Tech Note 4

ZooKeeper makes a very bad Queue source.

The ZooKeeper recipes page lists Queues as a possible use-case for ZooKeeper. Curator includes several Queue recipes. In our experience, however, it is a bad idea to use ZooKeeper as a Queue:

  • ZooKeeper has a 1MB transport limitation. In practice this means that ZNodes must be relatively small. Typically, queues can contain many thousands of messages.
  • ZooKeeper can slow down considerably on startup if there are many large ZNodes. This will be common if you are using ZooKeeper for queues. You will need to significantly increase initLimit and syncLimit.
  • If a ZNode gets too big it can be extremely difficult to clean. getChildren() will fail on the node. At Netflix we had to create a special-purpose program that had a huge value for jute.maxbuffer in order to get the nodes and delete them.
  • ZooKeeper can start to perform badly if there are many nodes with thousands of children.
  • The ZooKeeper database is kept entirely in memory.
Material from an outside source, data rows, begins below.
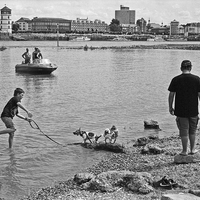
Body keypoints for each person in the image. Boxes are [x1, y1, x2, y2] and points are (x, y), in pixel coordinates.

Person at [168, 60, 200, 156]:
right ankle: (193, 149)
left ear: (181, 68)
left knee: (184, 131)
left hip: (181, 110)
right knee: (193, 130)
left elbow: (171, 95)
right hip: (193, 109)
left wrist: (170, 107)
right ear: (190, 68)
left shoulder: (176, 79)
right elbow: (199, 95)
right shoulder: (197, 79)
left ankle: (184, 151)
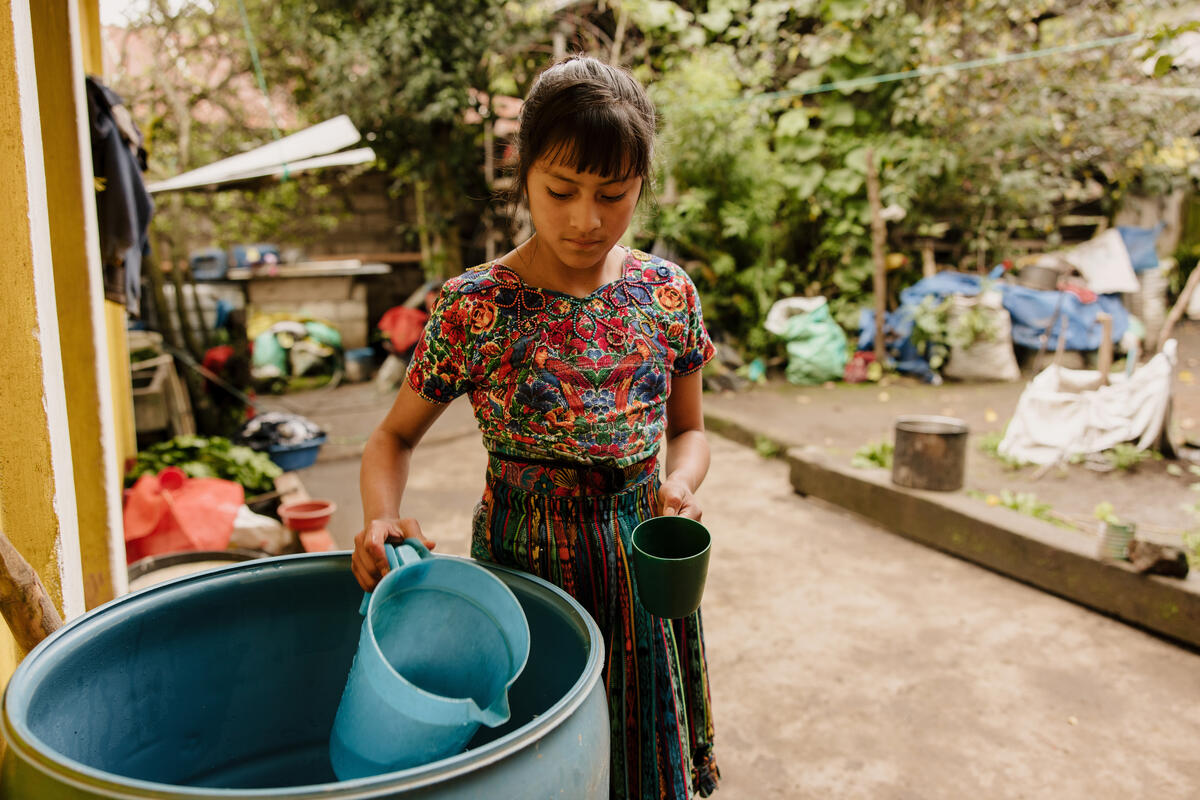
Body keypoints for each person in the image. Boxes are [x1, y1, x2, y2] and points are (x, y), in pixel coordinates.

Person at [353, 55, 719, 800]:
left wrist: (678, 482)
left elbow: (690, 430)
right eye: (561, 191)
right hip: (526, 571)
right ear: (523, 176)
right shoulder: (473, 306)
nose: (586, 219)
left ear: (641, 184)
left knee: (638, 764)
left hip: (641, 567)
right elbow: (393, 438)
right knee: (533, 765)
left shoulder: (666, 293)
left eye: (613, 195)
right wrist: (380, 518)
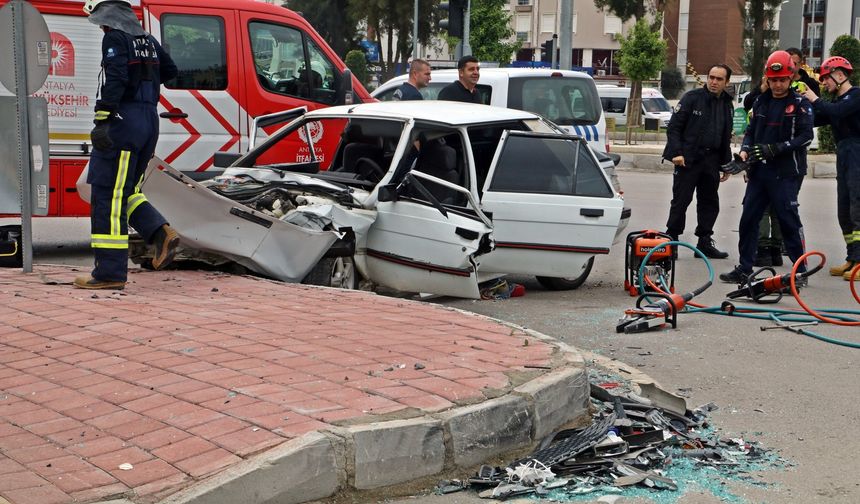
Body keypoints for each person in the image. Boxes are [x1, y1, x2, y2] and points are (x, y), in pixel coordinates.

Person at [74, 0, 179, 290]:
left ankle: (109, 273)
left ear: (107, 18)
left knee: (107, 195)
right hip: (149, 122)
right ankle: (160, 232)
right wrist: (146, 84)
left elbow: (117, 77)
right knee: (127, 190)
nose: (101, 28)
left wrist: (103, 117)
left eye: (101, 21)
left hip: (124, 122)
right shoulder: (146, 39)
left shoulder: (115, 37)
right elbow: (170, 70)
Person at [720, 50, 814, 284]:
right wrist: (744, 151)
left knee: (788, 220)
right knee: (748, 219)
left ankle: (800, 270)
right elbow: (751, 132)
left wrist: (777, 148)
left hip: (786, 172)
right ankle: (745, 267)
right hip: (759, 172)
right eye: (774, 80)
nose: (778, 84)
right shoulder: (761, 101)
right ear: (767, 79)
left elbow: (806, 137)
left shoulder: (800, 104)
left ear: (791, 78)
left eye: (782, 79)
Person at [662, 64, 735, 259]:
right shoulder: (692, 98)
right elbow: (674, 128)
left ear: (726, 82)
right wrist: (677, 153)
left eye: (719, 79)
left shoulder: (727, 103)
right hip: (688, 159)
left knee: (710, 202)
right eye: (711, 77)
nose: (713, 82)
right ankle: (672, 240)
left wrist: (726, 163)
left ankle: (704, 242)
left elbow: (725, 135)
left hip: (711, 160)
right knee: (681, 200)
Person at [802, 56, 860, 280]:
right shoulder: (836, 103)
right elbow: (819, 117)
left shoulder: (855, 96)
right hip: (844, 154)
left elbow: (835, 113)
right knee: (844, 210)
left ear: (839, 75)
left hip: (857, 152)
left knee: (857, 208)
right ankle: (852, 258)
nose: (824, 83)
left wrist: (814, 98)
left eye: (826, 78)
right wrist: (802, 103)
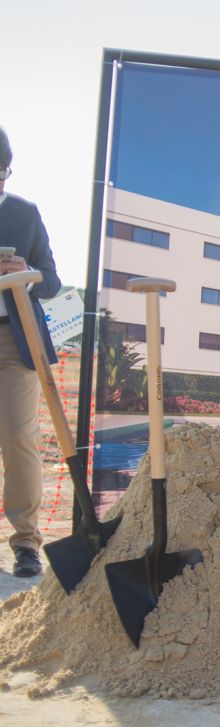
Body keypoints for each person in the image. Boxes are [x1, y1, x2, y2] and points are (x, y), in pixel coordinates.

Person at [0, 125, 62, 578]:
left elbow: (52, 281)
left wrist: (27, 272)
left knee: (20, 437)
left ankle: (25, 542)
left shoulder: (25, 213)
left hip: (12, 339)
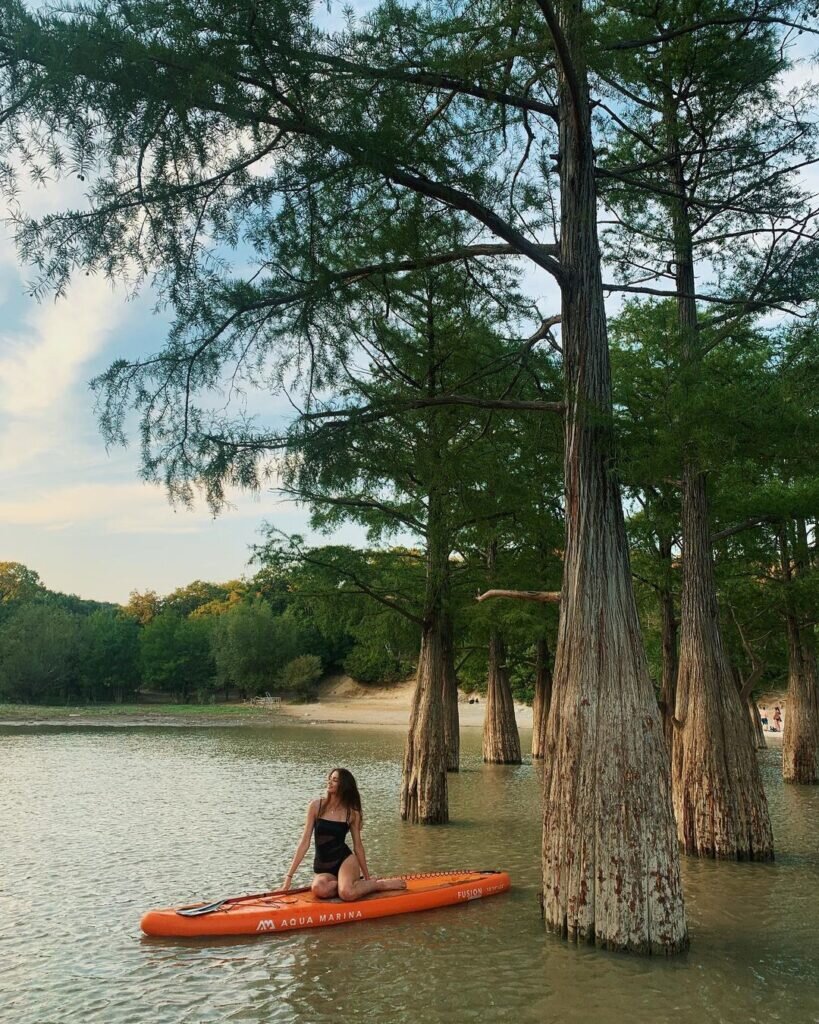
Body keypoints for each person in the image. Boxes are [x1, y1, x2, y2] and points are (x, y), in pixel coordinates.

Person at [282, 768, 407, 901]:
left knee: (346, 894)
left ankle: (376, 885)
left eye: (335, 780)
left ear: (344, 786)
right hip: (324, 866)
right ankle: (348, 883)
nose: (329, 782)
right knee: (319, 888)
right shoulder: (316, 806)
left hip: (345, 861)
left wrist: (367, 876)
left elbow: (358, 846)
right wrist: (288, 878)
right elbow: (304, 843)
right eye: (329, 779)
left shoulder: (352, 813)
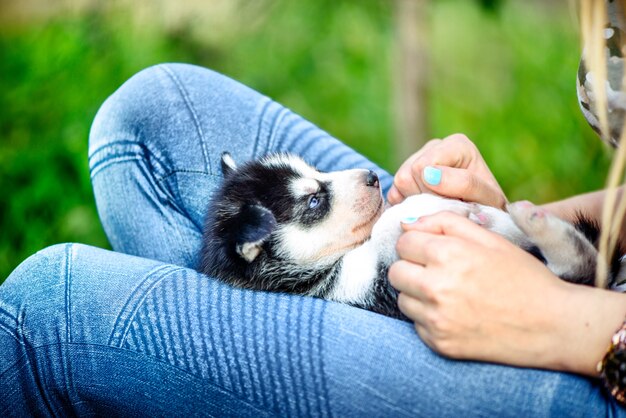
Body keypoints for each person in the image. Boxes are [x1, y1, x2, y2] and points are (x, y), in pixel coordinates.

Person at [1, 5, 626, 418]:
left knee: (45, 312)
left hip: (593, 366)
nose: (362, 180)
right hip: (595, 283)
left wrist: (562, 319)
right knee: (146, 119)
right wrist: (517, 224)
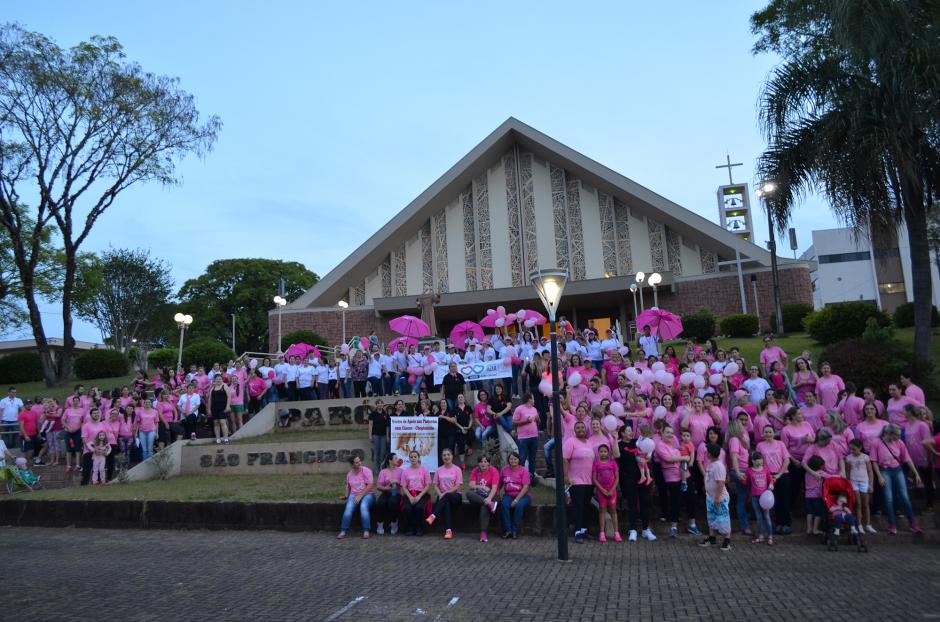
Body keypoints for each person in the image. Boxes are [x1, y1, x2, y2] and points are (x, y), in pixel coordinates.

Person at [870, 424, 922, 534]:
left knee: (905, 496)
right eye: (897, 435)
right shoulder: (877, 442)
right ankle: (892, 525)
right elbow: (874, 461)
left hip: (897, 469)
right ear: (889, 433)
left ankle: (913, 524)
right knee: (889, 498)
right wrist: (879, 476)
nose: (899, 437)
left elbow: (907, 458)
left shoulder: (899, 443)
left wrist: (916, 474)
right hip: (884, 470)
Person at [655, 425, 701, 538]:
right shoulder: (660, 445)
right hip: (672, 478)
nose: (670, 434)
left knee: (691, 499)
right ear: (662, 434)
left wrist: (687, 459)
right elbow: (667, 459)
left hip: (685, 475)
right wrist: (683, 458)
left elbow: (685, 453)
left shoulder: (675, 443)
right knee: (675, 502)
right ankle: (674, 527)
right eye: (667, 432)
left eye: (671, 432)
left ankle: (692, 525)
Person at [563, 420, 595, 543]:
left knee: (586, 506)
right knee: (578, 505)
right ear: (574, 430)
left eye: (583, 427)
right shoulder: (570, 441)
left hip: (588, 480)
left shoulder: (589, 442)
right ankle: (577, 532)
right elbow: (565, 459)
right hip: (576, 480)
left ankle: (584, 530)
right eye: (578, 427)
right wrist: (566, 476)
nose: (581, 429)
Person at [699, 443, 732, 551]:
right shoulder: (710, 464)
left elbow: (720, 483)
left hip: (719, 498)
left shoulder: (718, 466)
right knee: (712, 518)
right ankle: (712, 538)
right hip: (710, 497)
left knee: (723, 518)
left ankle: (727, 540)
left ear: (710, 453)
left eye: (707, 451)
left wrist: (717, 497)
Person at [426, 448, 463, 540]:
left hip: (455, 496)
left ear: (452, 456)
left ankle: (433, 516)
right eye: (444, 455)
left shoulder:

So, you can never have more messages than can fit in memory.
  • No labels

3 Comments

  1. This problem is given some loose coverage, and there is a QueueShader to break the queue into smaller pieces- http://curator.apache.org/utilities.html

  2. Anonymous

    It will be great to quantify the remarks, so there is some indication about the magnitude of the issue. To pick one example: when you say "slow down considerably on startup if there are many large ZNodes", what slowdown it this about, what quantity represents "many", what "large" means, and on what configuration?

    1. I don't have the data. This is anecdotal. At Netflix, when we used ZK for Queues, it would take 10-15 minutes to restart ZK instances. In particular, this happened when devs abused the queues. But, once in that situation, it was very hard to recover without deleting the ZK database. As this was a global, multi-tenant resource that was very disruptive.